_PROBLEM:_ Scan the entries below for the string "worn" and copy every line where it turns up.

━━━━━━━━━━

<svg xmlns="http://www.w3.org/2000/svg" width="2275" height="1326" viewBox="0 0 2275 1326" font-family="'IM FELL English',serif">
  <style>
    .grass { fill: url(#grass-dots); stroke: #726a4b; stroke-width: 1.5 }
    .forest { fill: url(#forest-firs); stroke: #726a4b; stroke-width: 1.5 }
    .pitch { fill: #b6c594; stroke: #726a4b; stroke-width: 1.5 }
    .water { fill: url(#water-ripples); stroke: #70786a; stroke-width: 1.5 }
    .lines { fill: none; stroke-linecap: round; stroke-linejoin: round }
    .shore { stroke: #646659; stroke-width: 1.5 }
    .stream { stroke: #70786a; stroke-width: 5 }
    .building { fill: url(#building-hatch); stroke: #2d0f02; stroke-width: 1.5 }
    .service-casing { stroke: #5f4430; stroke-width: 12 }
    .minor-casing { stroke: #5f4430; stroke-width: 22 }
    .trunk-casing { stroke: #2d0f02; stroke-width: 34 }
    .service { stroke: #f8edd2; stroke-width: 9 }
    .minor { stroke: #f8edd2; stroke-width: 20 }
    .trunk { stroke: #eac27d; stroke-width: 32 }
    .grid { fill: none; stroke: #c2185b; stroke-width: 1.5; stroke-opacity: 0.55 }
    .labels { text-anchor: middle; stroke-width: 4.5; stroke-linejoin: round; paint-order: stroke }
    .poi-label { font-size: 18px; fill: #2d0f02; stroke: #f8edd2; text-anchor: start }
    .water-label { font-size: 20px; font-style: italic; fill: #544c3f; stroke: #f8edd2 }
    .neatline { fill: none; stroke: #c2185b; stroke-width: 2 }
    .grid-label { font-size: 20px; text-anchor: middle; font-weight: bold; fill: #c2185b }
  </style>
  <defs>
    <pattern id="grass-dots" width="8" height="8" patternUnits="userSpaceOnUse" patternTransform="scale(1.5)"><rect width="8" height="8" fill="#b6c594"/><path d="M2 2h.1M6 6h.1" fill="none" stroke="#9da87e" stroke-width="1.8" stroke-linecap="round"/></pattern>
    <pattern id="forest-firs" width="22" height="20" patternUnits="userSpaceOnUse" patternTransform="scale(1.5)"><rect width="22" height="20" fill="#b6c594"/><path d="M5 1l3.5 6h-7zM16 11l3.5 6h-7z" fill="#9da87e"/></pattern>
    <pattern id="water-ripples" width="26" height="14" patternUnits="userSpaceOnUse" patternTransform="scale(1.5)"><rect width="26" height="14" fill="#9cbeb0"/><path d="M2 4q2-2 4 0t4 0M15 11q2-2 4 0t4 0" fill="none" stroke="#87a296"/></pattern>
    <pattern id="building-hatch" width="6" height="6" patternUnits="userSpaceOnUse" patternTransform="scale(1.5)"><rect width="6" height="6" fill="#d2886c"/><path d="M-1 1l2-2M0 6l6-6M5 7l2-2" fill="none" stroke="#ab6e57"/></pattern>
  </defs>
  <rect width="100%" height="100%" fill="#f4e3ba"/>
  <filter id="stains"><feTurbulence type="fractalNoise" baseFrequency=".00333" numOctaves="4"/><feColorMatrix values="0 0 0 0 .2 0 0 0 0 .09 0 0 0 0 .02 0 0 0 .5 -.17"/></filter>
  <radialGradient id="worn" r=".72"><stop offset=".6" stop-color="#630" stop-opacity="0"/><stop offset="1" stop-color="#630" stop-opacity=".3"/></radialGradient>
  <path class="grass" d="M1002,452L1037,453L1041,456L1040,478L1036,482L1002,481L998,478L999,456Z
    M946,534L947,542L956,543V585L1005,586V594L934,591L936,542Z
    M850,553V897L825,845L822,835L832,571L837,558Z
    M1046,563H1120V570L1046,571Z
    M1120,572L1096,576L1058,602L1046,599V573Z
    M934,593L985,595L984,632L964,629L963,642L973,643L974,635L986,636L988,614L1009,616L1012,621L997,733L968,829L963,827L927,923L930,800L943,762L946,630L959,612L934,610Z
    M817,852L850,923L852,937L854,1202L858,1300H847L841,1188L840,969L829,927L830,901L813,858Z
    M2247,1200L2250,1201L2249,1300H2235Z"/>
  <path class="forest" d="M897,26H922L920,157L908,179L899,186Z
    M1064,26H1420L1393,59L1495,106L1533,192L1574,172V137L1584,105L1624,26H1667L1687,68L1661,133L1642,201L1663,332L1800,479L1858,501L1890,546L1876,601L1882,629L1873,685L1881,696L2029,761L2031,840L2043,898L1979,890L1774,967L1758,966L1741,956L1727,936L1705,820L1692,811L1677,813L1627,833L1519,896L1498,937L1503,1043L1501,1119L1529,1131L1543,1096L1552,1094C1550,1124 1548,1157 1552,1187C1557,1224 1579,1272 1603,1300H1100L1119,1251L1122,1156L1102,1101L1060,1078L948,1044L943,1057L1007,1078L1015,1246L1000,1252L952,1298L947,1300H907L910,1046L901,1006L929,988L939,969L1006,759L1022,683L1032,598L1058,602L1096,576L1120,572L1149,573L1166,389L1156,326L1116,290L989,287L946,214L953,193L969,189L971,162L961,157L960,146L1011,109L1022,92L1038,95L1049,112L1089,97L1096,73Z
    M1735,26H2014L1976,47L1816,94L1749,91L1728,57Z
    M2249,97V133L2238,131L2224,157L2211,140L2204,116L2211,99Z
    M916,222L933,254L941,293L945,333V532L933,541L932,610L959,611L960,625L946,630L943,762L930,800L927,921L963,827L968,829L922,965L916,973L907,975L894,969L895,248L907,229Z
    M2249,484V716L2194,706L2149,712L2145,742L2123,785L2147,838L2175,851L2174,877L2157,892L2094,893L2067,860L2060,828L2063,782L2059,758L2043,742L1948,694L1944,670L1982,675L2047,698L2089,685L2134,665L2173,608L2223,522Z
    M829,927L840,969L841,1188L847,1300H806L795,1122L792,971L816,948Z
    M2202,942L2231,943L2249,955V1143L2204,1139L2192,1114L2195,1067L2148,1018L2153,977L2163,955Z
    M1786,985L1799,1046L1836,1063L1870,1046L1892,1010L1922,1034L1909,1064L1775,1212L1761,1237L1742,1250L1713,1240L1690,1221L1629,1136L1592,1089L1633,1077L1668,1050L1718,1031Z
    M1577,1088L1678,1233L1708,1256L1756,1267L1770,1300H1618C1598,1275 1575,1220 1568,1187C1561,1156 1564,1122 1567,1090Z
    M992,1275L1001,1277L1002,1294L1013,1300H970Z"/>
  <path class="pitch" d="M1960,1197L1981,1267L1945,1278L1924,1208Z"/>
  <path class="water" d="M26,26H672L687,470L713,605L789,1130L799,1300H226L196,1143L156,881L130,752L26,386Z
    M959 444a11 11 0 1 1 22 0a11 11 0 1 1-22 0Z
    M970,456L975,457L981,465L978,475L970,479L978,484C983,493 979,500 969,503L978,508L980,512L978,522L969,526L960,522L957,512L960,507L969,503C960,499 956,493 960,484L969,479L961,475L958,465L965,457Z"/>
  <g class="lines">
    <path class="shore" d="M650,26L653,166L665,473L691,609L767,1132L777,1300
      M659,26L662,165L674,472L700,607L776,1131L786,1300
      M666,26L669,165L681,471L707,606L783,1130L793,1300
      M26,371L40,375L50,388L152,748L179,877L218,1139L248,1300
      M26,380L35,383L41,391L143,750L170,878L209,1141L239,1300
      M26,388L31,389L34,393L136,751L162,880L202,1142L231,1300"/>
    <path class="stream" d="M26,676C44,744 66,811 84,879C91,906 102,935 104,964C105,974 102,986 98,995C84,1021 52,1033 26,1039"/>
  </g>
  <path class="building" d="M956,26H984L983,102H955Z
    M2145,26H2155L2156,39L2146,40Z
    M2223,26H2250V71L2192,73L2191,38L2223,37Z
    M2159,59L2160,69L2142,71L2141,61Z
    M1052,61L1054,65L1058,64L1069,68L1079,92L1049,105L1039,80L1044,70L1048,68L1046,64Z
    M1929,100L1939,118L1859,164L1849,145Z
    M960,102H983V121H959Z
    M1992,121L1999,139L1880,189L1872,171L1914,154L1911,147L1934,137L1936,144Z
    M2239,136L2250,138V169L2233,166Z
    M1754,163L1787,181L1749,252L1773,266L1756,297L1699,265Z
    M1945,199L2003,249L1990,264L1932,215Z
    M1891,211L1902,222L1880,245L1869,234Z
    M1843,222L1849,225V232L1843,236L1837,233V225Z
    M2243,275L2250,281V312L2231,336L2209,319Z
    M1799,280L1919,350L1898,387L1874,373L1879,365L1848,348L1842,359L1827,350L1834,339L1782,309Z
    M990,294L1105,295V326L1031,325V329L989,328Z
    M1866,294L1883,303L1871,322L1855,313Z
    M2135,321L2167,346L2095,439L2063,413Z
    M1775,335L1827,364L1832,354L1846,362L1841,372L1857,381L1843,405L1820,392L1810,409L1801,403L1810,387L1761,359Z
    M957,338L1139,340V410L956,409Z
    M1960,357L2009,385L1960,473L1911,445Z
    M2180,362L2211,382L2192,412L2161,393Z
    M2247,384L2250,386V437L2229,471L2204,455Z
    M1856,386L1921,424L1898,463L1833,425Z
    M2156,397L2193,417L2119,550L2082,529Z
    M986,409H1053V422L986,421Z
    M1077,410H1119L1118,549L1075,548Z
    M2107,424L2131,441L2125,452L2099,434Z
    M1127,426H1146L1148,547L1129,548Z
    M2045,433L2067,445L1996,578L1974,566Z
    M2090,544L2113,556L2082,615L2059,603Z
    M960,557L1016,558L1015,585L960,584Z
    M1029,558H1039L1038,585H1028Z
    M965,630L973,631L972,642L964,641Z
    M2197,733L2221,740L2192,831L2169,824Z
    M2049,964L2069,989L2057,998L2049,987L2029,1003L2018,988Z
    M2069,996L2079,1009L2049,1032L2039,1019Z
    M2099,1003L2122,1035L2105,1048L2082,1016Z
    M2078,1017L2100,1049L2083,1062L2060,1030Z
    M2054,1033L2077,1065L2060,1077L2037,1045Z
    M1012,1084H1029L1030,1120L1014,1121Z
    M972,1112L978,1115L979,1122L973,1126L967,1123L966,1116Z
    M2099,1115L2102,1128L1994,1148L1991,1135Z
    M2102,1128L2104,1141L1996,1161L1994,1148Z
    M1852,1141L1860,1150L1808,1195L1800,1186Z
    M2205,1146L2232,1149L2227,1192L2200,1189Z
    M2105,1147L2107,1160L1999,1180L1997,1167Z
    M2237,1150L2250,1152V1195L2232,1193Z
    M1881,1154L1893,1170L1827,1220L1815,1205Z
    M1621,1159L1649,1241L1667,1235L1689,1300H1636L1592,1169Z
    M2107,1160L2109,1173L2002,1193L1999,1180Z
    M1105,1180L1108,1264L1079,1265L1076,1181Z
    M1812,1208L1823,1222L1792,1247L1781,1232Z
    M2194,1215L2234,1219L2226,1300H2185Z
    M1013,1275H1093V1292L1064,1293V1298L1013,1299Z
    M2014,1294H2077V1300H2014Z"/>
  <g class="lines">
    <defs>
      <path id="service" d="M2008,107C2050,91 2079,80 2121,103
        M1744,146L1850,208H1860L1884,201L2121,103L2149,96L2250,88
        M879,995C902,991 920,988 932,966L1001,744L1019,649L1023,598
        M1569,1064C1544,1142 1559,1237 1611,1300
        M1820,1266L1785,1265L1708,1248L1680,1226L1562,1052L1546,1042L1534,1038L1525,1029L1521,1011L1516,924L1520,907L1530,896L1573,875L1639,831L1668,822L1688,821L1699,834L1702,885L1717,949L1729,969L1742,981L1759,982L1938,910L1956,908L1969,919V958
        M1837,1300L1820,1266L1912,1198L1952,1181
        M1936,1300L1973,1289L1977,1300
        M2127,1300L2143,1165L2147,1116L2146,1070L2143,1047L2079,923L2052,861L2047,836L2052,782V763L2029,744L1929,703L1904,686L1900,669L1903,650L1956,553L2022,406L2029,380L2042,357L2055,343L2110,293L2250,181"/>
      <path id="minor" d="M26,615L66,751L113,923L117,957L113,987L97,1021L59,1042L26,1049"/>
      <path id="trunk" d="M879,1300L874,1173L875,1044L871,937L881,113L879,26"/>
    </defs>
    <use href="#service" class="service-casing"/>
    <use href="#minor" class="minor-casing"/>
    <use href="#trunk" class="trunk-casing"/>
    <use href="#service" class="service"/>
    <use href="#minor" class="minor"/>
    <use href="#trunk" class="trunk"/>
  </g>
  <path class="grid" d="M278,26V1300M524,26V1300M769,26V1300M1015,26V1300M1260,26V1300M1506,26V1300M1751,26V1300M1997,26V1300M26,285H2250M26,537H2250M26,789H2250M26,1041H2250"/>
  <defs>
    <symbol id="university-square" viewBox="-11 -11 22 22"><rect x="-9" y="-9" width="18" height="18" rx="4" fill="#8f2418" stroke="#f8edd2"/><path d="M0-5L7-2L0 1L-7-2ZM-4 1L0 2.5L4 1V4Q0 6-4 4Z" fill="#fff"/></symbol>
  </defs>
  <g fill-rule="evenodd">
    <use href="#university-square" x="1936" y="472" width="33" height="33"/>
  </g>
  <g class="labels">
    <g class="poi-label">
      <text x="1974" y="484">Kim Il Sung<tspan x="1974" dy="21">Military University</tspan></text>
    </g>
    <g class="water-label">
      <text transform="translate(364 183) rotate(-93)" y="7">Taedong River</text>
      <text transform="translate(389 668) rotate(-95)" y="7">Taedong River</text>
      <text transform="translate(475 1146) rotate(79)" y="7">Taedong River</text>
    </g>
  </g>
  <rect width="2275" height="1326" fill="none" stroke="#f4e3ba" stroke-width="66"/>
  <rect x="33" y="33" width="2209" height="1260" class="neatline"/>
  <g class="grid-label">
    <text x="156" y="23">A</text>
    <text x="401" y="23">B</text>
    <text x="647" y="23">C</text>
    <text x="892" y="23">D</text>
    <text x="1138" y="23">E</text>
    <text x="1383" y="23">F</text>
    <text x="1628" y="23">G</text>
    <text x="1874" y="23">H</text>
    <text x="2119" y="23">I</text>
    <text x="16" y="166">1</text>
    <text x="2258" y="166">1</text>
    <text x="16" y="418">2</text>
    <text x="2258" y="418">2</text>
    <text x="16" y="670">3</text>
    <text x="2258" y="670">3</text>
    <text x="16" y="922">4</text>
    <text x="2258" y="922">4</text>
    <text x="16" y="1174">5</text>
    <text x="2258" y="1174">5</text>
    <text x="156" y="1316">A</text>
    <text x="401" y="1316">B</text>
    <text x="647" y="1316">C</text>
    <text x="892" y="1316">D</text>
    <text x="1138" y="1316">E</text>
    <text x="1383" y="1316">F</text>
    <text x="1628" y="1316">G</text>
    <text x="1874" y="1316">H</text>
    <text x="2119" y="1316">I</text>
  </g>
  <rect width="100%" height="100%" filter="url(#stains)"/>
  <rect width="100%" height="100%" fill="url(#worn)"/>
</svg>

━━━━━━━━━━

_ANSWER SECTION:_
  <radialGradient id="worn" r=".72"><stop offset=".6" stop-color="#630" stop-opacity="0"/><stop offset="1" stop-color="#630" stop-opacity=".3"/></radialGradient>
  <rect width="100%" height="100%" fill="url(#worn)"/>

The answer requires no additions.